Aufgaben »
1/ Zähle alle Öle auf, die das Interview über die Ölmanufaktur namentlich erwähnt.
2/ Schreibe das Interview über die Ölmanufaktur ab der Stelle weiter, an der es endet.

Textauszug »
▬▬▬
Zum Beispiel Schwarzkümmelöl lässt sich gut während der Allergiezeit einsetzen, um Beschwerden entgegenzuwirken. Unser Rapsöl, Sesamöl, Erdnussöl und Senföl lassen sich bedenkenlos auch bis etwa 170-180 Grad erhitzen. Beim Dünsten von Fleisch und Gemüse sind sie einfach großartig, zum scharfen Anbraten eignen sie sich aber nicht.
baetter: Euer Sortiment an Ölen ist schon recht groß. Ist Euer Sortiment abgeschlossen oder sind noch weitere Öle geplant?
Martina: Es gibt noch einige Nüsse, Saaten und Kerne, die sicherlich noch viel Potenzial haben. Unsere Manufaktur ist immer auch eine kleine Experimentierwerkstatt, die sicherlich noch spannende Produkte hervorbringt.
baetter: Neben köstlichen Ölen umfasst Euer Sortiment auch verschiedenste Mehle – wie seid Ihr denn dazu gekommen?
▬▬▬
Bereitgestellte Daten »
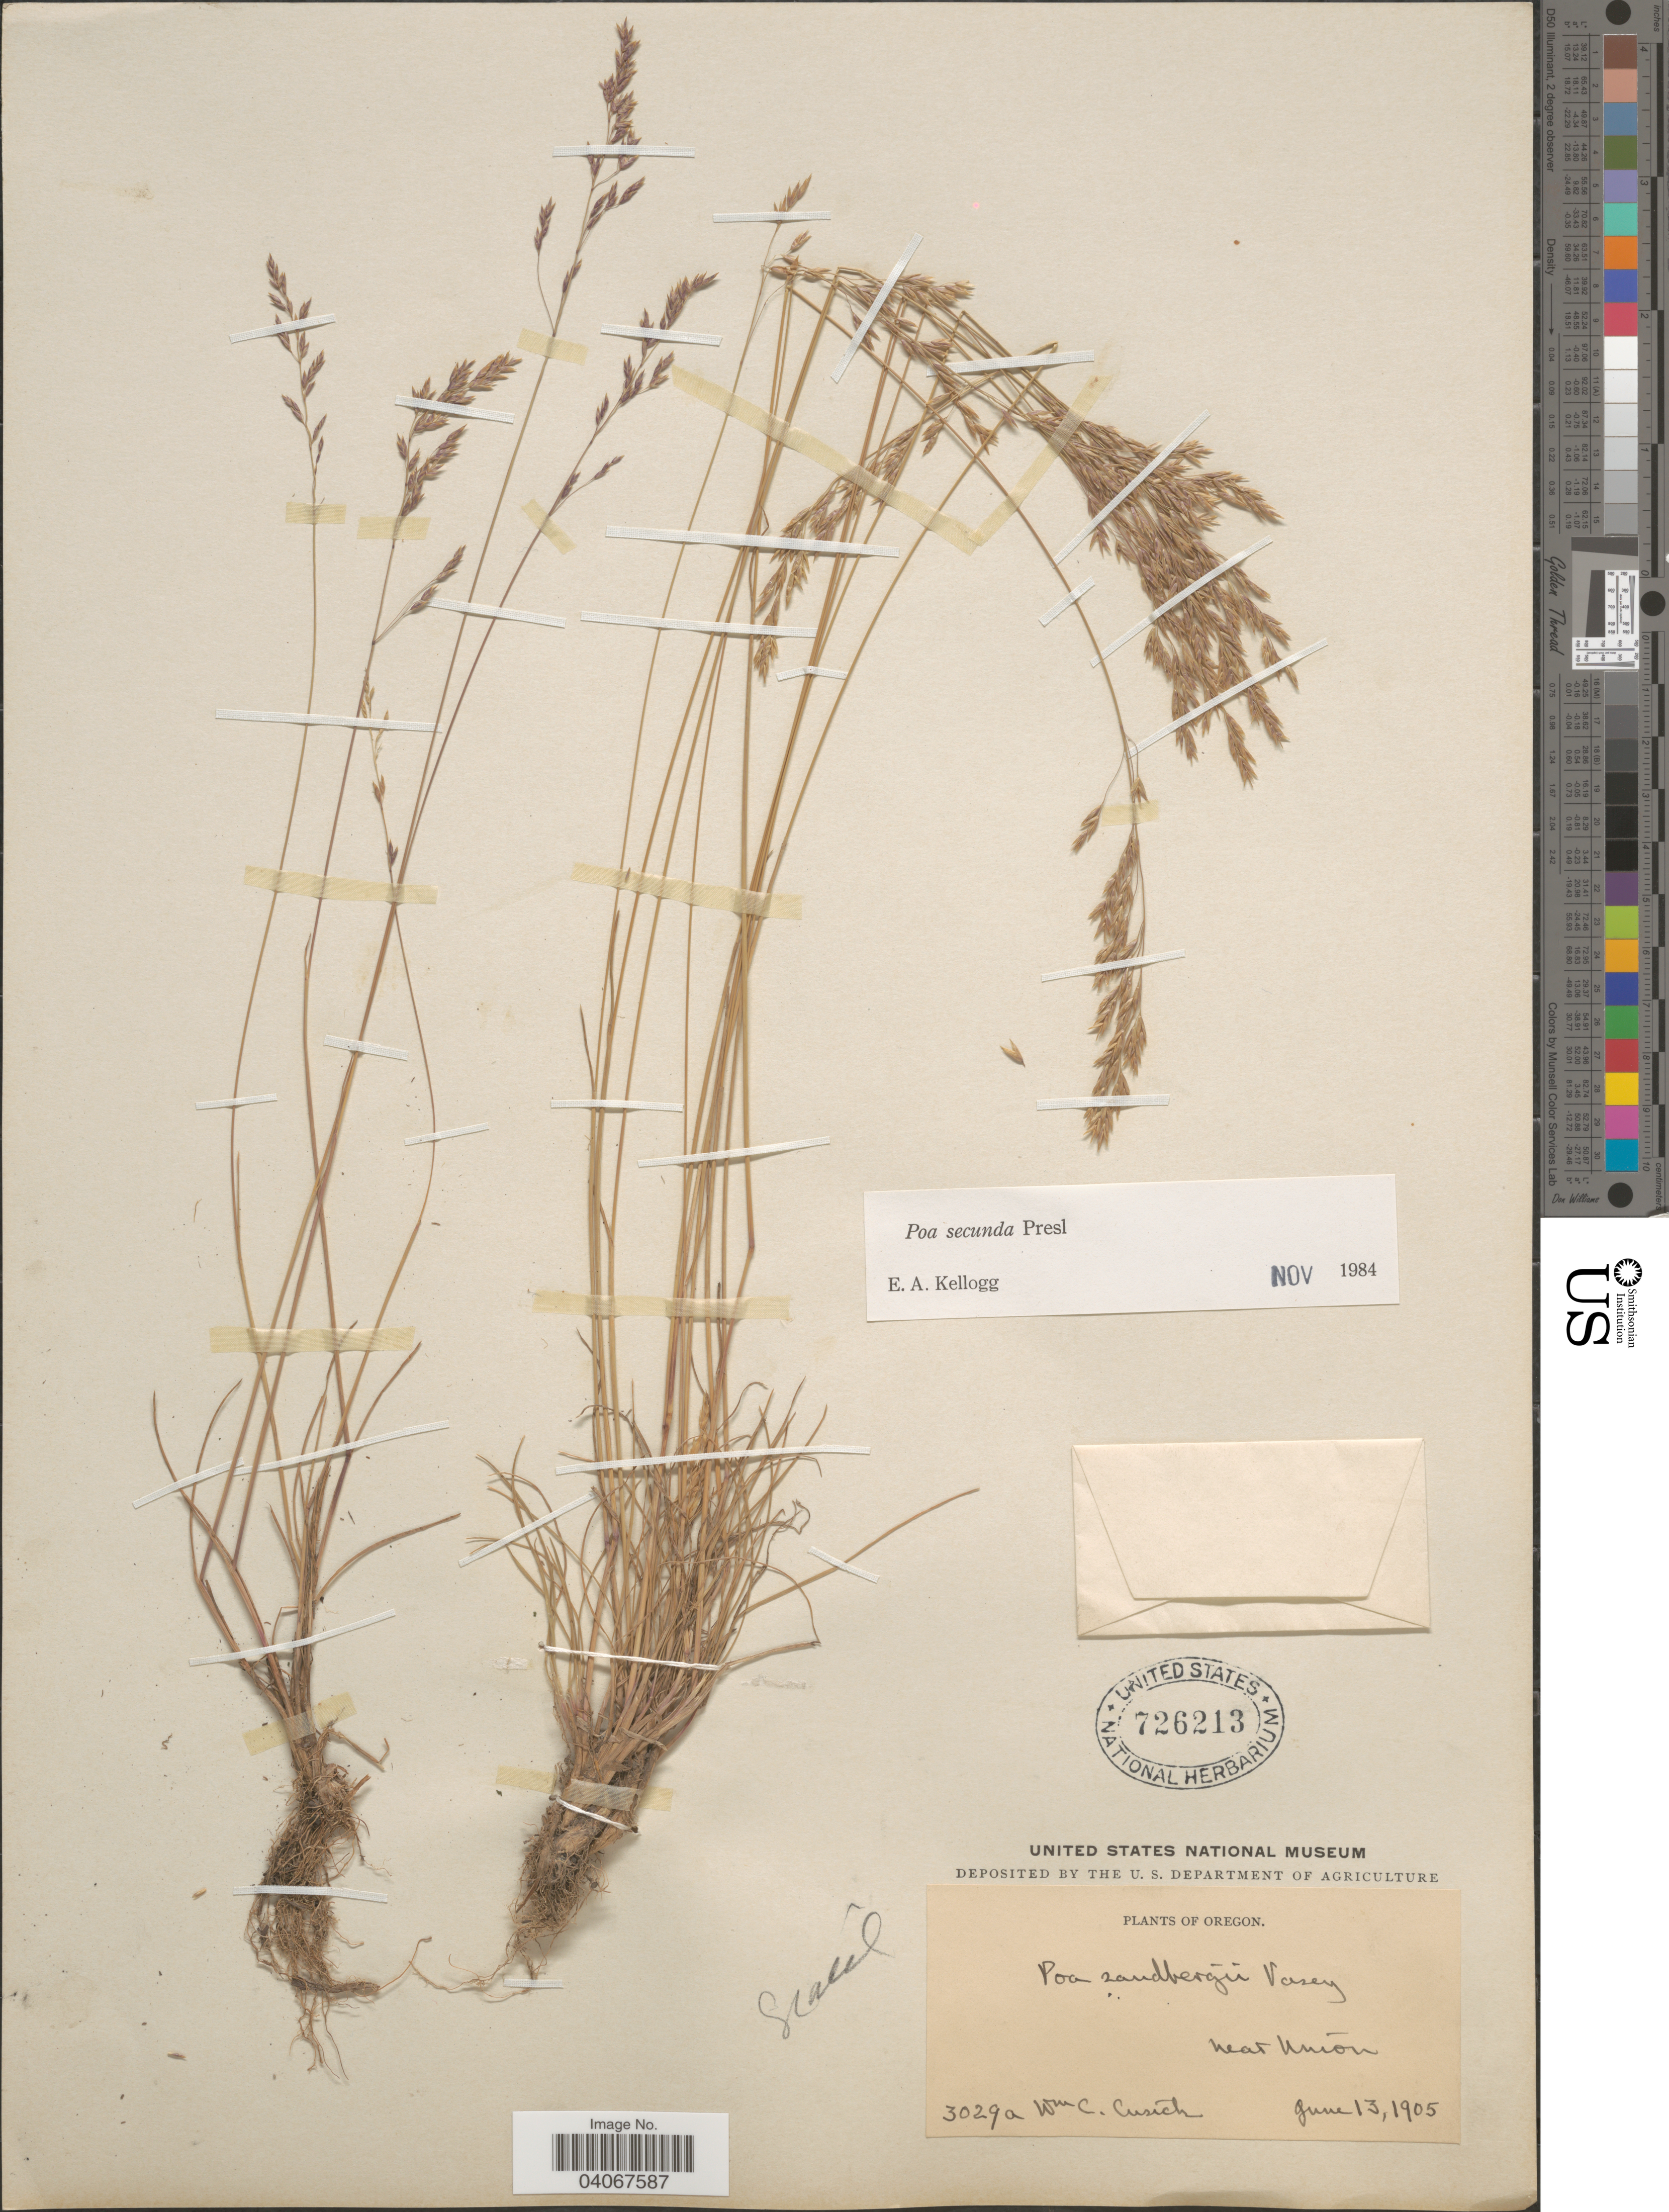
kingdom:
▬▬▬
Lösungen »
1/ Schwarzkümmelöl, Rapsöl, Sesamöl, Erdnussöl, Senföl

2/
Martina: Die Mehle entspringen dem Zero-Waste-Ansatz. Insbesondere Micha legt sehr großen Wert auf Nachhaltigkeit, weshalb wir unsere Rohstoffe komplett verwerten. Das zieht sich von der Verpackung über die Produktion bis zu den Mehlen. Das „Abfallprodukt“ der Ölproduktion sind die Pellets, also die komprimierten, hoch eiweißhaltigen und teilentölten Nüsse und Saaten, die wir zu feinem Mehl vermahlen. Das Ergebnis sind super aromatische, glutenfreie, einzigartige Mehle, die vielseitig verwendet werden können.

baetter: Uns als Back-Start-up interessiert natürlich, wozu Eure Mehle eingesetzt werden können.
Martina: Die Mehle sind allesamt Top-Eiweißlieferanten. Sie eignen sich sowohl für die süße, als auch für die herzhafte Küche. Man kann zum Beispiel mit dem Walnussmehl und dem Haselnussmehl tolle Ergebnisse im Bereich Gebäck und Brote erzielen. Es gibt aber auch Mehle, die besonders für den herzhaften Bereich geeignet sind. Hanfmehl und Kürbiskernmehl sind toll für Tartes, Pizzaböden und ähnliches – einfach unheimlich lecker! Wir haben auch schon Pasta aus Kürbiskernmehl selber gemacht. Auch für Müslis, Porridge, Smoohties und Panaden – die Mehle sind einfach wahnsinnig vielseitig.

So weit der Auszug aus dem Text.